SMM steht für „Shipbuilding, Machinery & Marine Technology“. Weltweit sind die Auftragsbücher der Werften so voll wie seit zwei Jahrzehnten nicht mehr, wie die Tagesschau meldet. Gleichzeitig gibt es seit sechs Jahren so viele Krisen weltweit wie nie zuvor, sagt Arsenio Dominguez, Chef der Weltschifffahrtsorganisation IMO. Angefangen von Corona über Kriege in der Ukraine und Nahost bis zu dem Wiederaufflammen der Piraterie vor Somalia: Je mehr dieser Konflikte die Schifffahrt betreffen, sagt der IMO-Generalsekretär, desto schwierigere werde es, wichtige Waren zu befördern. Das betreffe am Ende alle Menschen auf der Welt.

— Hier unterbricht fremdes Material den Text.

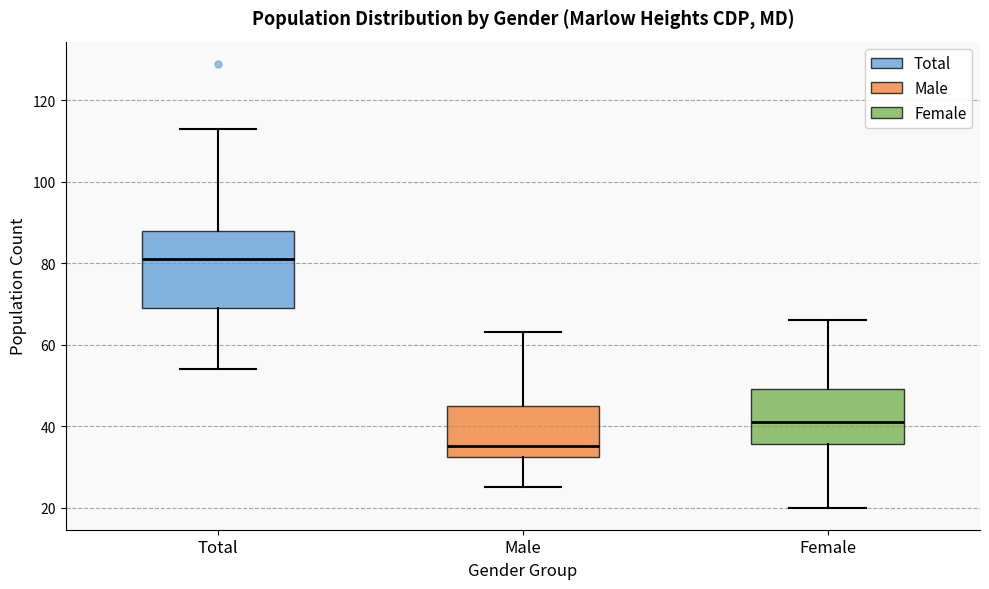

Where does the median line of the box for Total sit on the y-axis? The values are not printed on the chart, so give them approximately, as read against the axis.

82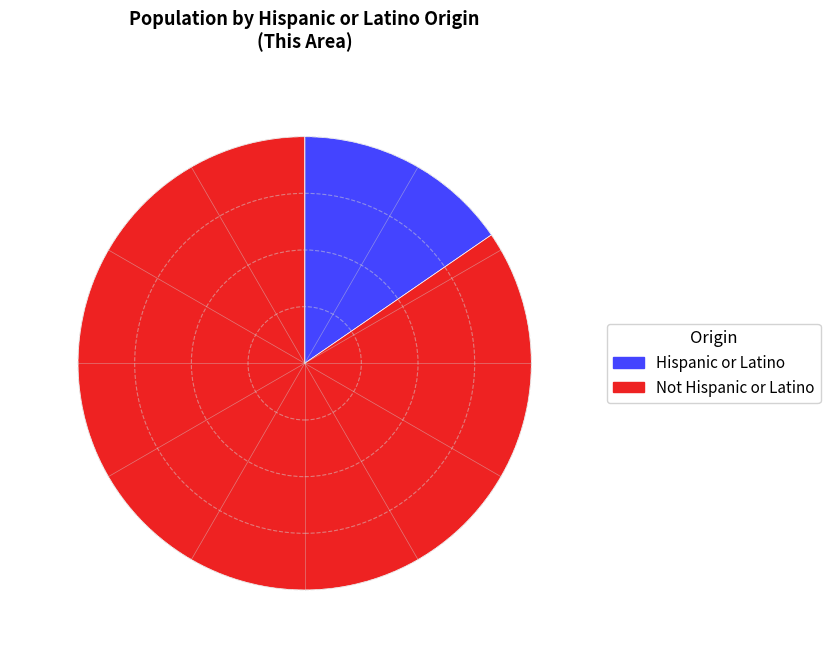

The Not Hispanic or Latino slice represents 85% of the pie. True or false?

True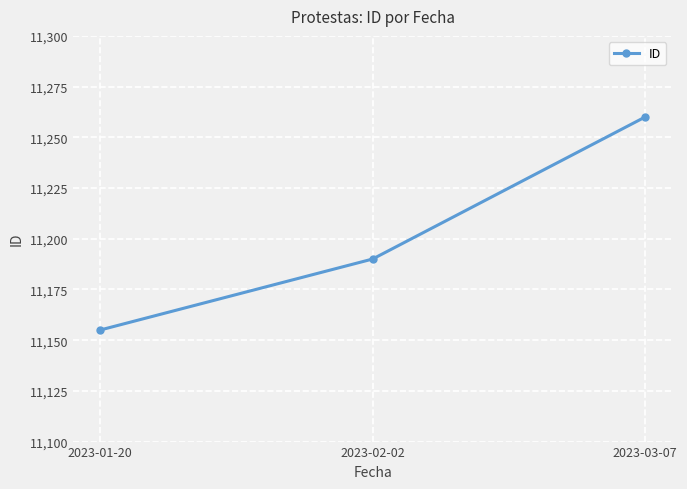

What is the difference between the values at 2023-01-20 and 2023-03-07?

105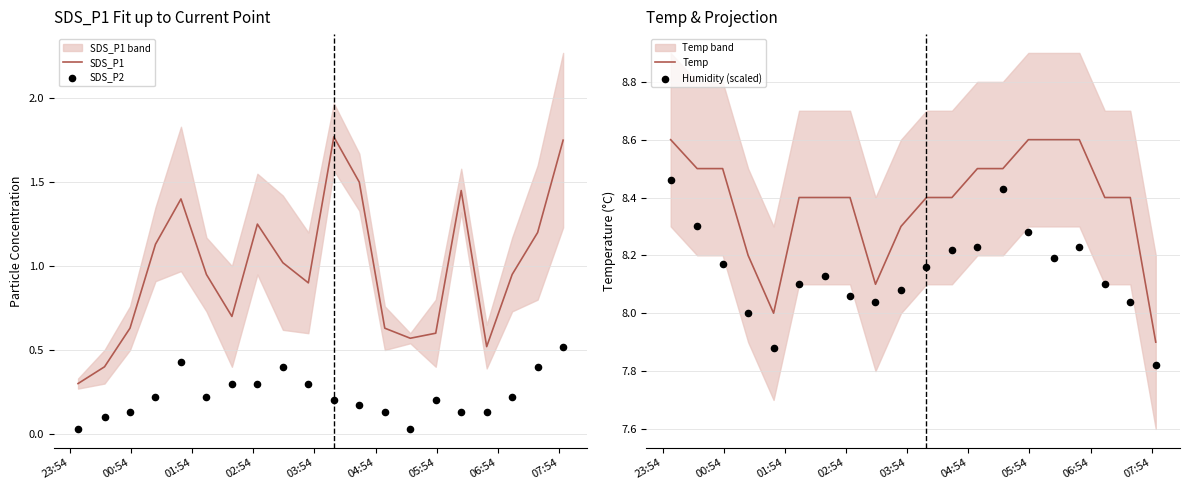

What is the total value across all series at 01:54?

17.4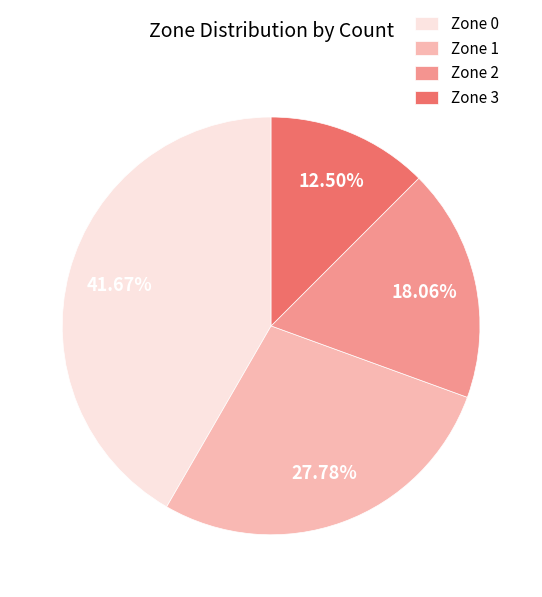

To the nearest percent, what portion does Zone 1 represent?

28%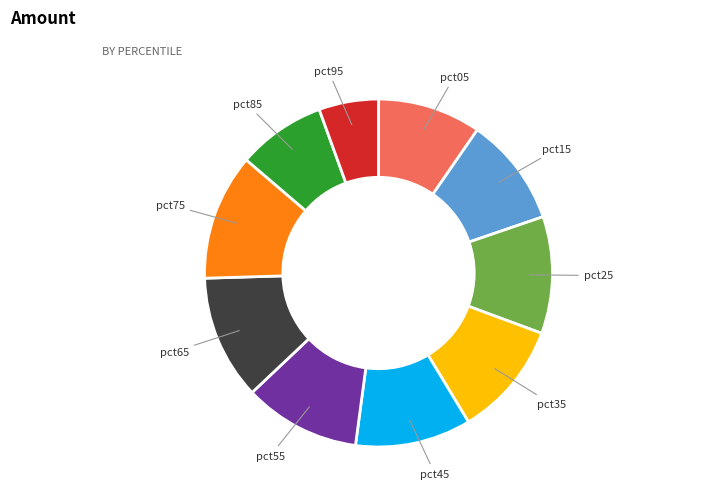

Is there a majority slice in this chart?

No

Ausgebuchte Messehallen und Themenschwerpunkte
Nach Angaben der Messe stehen den rund 2.300 Ausstellern mehr als 90.000 Quadratmeter Ausstellungsfläche zur Verfügung. Damit sei das komplette Messegelände ausgebucht. Die Aussteller stammen den Angaben zufolge aus 70 Nationen. Es gebe 26 offizielle Nationenpavillons. China, Japan, Südkorea und Indien zählten zu den besonders stark vertretenen maritimen Märkten. Begleitet wird die Schiffbaumesse von mehreren Kongressen, unter anderem zu Sicherheitsfragen und zum Schutz von Häfen.Die SMM hat sich laut Veranstalter fünf Schwerpunkte für die viertägige Messe gegeben. Marineschiffbau und Sicherheitstechnik sind in diesem Jahr besonders stark vertreten. Der Energieeffizienz widmet die SMM erstmals einen eigenen Ausstellungsbereich, bei dem es unter anderem um neue Antriebssysteme, digitale Optimierungstools, Schiffbauinnovationen und Flottenmodernisierung gehe. Unter dem Stichwort Dekarbonisierung drehe es sich etwa um alternative Kraftstoffe, Elektrifizierung sowie Windassistenzsysteme. Weitere Schwerpunktthemen seien „Künstliche Intelligenz und Digitalisierung“, „Autonomie und Robotik“ sowie „Wartung und Sicherheit“.